As an example, at Investec, we've got Financial Advisers that will walk this journey with you. They can assist you with liquidity and retirement planning. And from there, you will go and speak to a specialist that will assist you to draft a will - because that's probably one of the most important documents that you will draft during your lifetime.

The first step is to contact a Financial Adviser. If you don't have one, you can contact your Private Banker or your wealth manager to put you in contact with one of our Investec Financial Advisers.

What is the role of a financial adviser, wealth manager or estate planner?

When it comes to tax compliance and being compliant, the key role player is the tax accountant.
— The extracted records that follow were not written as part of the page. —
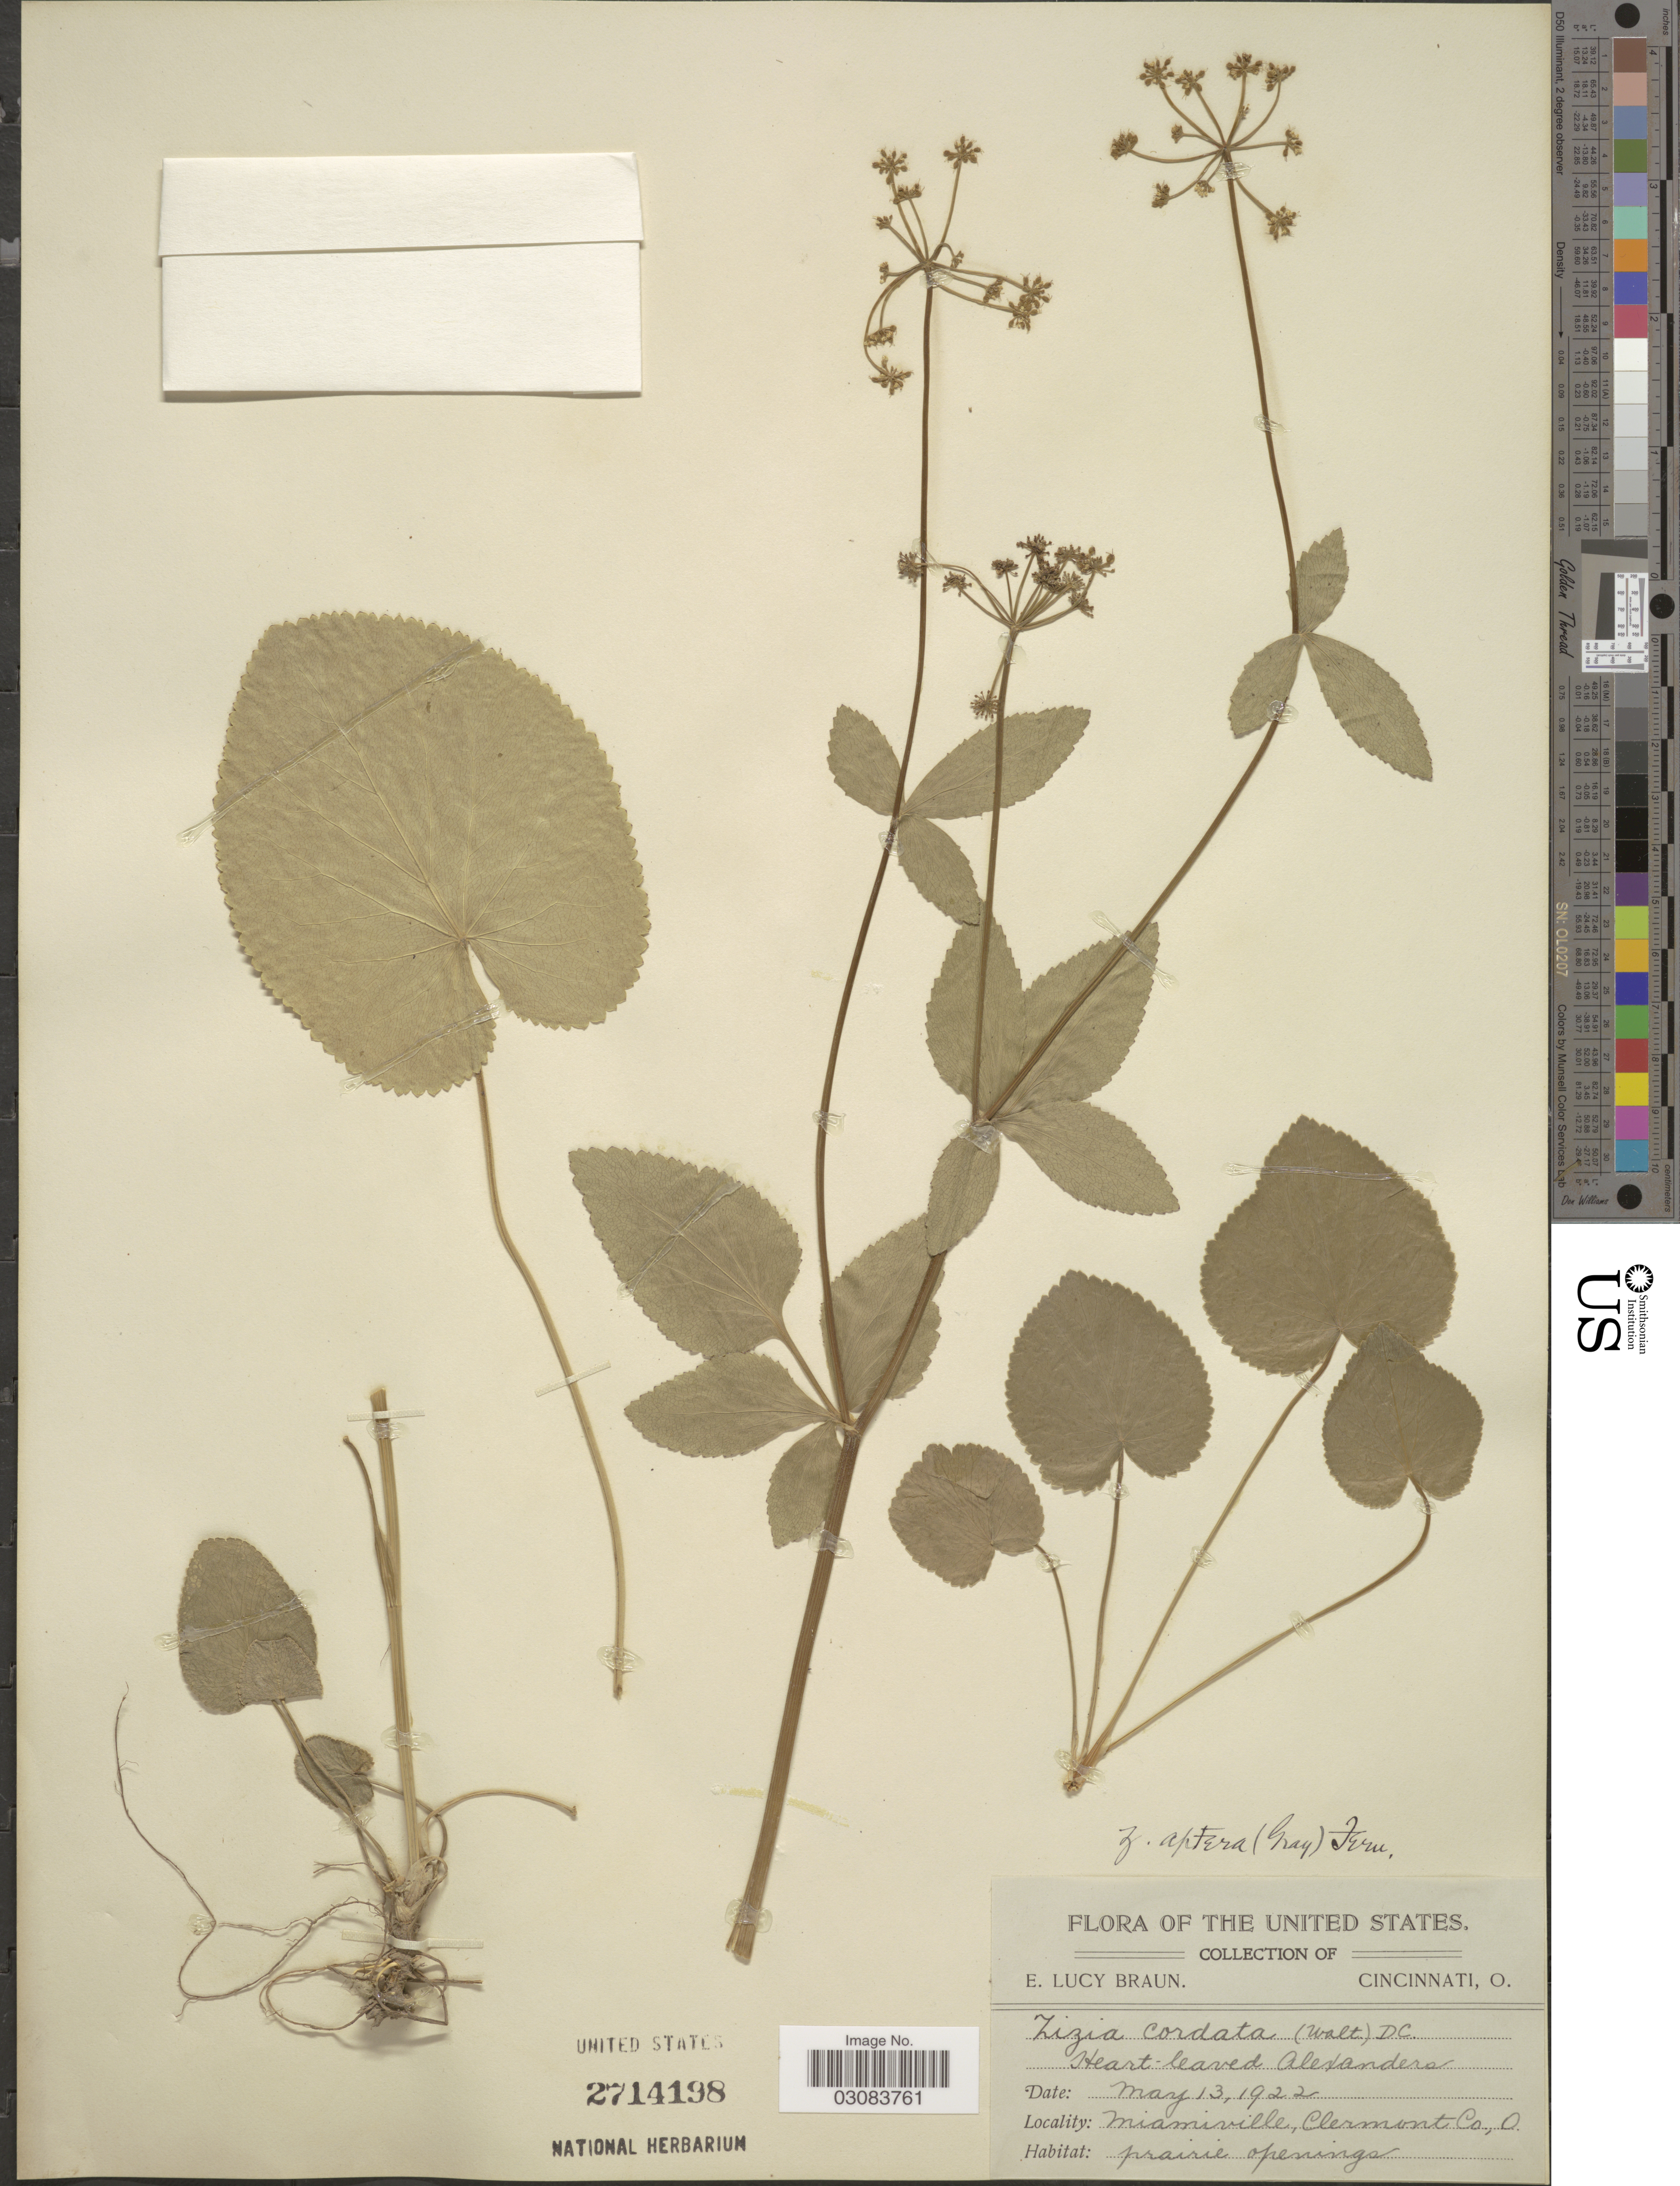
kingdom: Plantae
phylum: Tracheophyta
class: Magnoliopsida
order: Apiales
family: Apiaceae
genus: Zizia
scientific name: Zizia aptera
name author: (A. Gray) Fernald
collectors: E. L. Braun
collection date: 1922-05-13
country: United States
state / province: Ohio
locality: Miamiville, Clermont Co.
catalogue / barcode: US 2714198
When it comes to planning and creating your wealth and helping to make sure that you are insured from an insurance perspective, liability cover, protection income cover, buy and sells - all from an insurance perspective - your Financial Adviser is important. They will ensure that you are sufficiently covered from an insurance perspective, a liquidity perspective and a retirement perspective.

I think most people don't realise that we tend to start at the end - because people don't always realise that death is a liquidity event. Therefore, you need to be sufficiently covered in every stage of your life, whether it's in the beginning or closer to the end.

From a wealth management perspective, a wealth manager will start getting involved once you're more inclined to start planning from a legacy perspective.

So, if I had to compare all the role players... Your Financial Adviser starts out with you when your journey starts. When you're a young doctor starting your own practice, you need to ensure that you have a will, that you're sufficiently covered - from an income perspective, from a death perspective and from a liquidity perspective.

Once you've started your journey and your practice starts making more money - and you're ready to move over to the wealth creation part or the wealth preservation part - a wealth manager will be onboarded. They will ensure all your hard-earned money will be protected and invested, whether locally or abroad, for the benefit of your beneficiaries. We refer to this as legacy planning.

Any last thoughts?

I think if you only ensure that you are liquid from an insurance perspective and a liquidity perspective - and you have a well-executable valid will - then that's a good start.

I think it's important for people to realise that your global estate plan, your will planning and your financial planning should not be static. It needs to change as your personal circumstances change. Planning is key.

Do you have beneficiaries that are moving abroad? Do you have family members moving abroad? Have you externalised assets? What are the implications of those changes on your global estate planning?

Simplicity is key. Your estate plan and your wealth plan should be simple. We often find that doctors will start out simple - it's cost effective and it makes sense as they're accumulating and growing their wealth. They will then adapt and grow as their practice grows.